What sinking fund payment would be required at the end of each three-month period, at
8% interest compounded quarterly, in order to amount to $20,000 within five years?
solve for x
20000 = x[1.02)^20 - 1]/.02
I got 823.13
To calculate the sinking fund payment required at the end of each three-month period, we need to use the sinking fund formula:
A = P * (1 + r/n)^(nt)
Where:
A = Future value (the desired amount of $20,000)
P = Payment amount at the end of each period (unknown)

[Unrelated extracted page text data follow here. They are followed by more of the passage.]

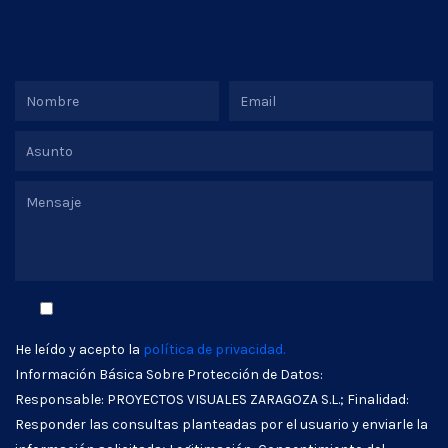
He leído y acepto la
política de privacidad.
Información Básica Sobre Protección de Datos:
Responsable: PROYECTOS VISUALES ZARAGOZA S.L.; Finalidad:
Responder las consultas planteadas por el usuario y enviarle la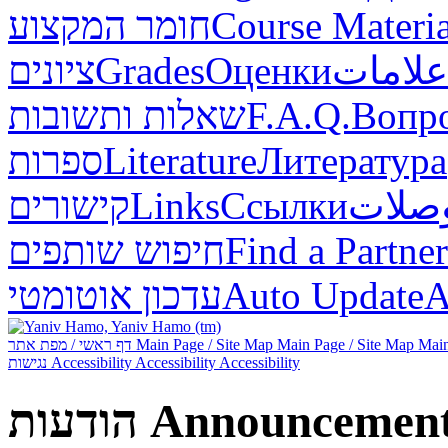
Course Materia
חומר המקצוע
علامات
Оценки
Grades
ציונים
Вопр
F.A.Q.
שאלות ותשובות
Литература
Literature
ספרות
صلات
Ссылки
Links
קישורים
Find a Partner
חיפוש שותפים
А
Auto Update
עדכון אוטומטי
Main
Main Page / Site Map
Main Page / Site Map
דף ראשי / מפת אתר
Accessibility
Accessibility
Accessibility
נגישות
Announcemen
הודעות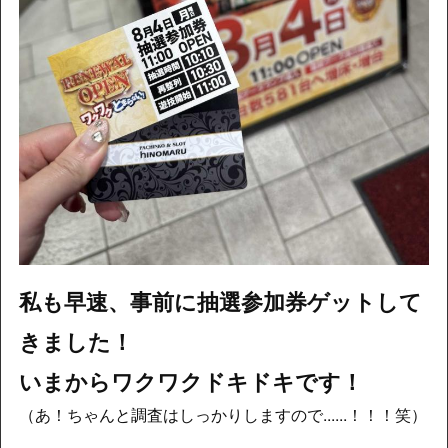
私も早速、事前に抽選参加券ゲットして
きました！
いまからワクワクドキドキです！
（あ！ちゃんと調査はしっかりしますので......！！！笑）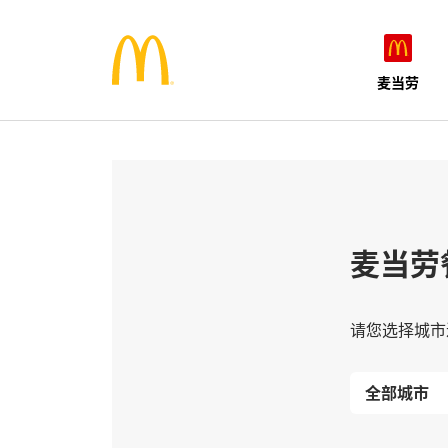
麦当劳
麦当劳
请您选择城市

r = Annual interest rate (8% or 0.08)
n = Number of compounding periods per year (quarterly compounding, so 4)
t = Number of years (5)
We want to solve for P in this equation.
Rearranging the formula, we get:
P = A / ( (1 + r/n)^(nt) )
Substituting the given values:
P = 20000 / ( (1 + 0.08/4)^(4*5) )
Now let's calculate the sinking fund payment required:
P = 20000 / ( (1 + 0.02)^(20) )
P = 20000 / (1.02^20)
P = 20000 / 1.485947
P ≈ $13,464.49
Therefore, the sinking fund payment required at the end of each three-month period to amount to $20,000 within five years, with 8% interest compounded quarterly, is approximately $13,464.49.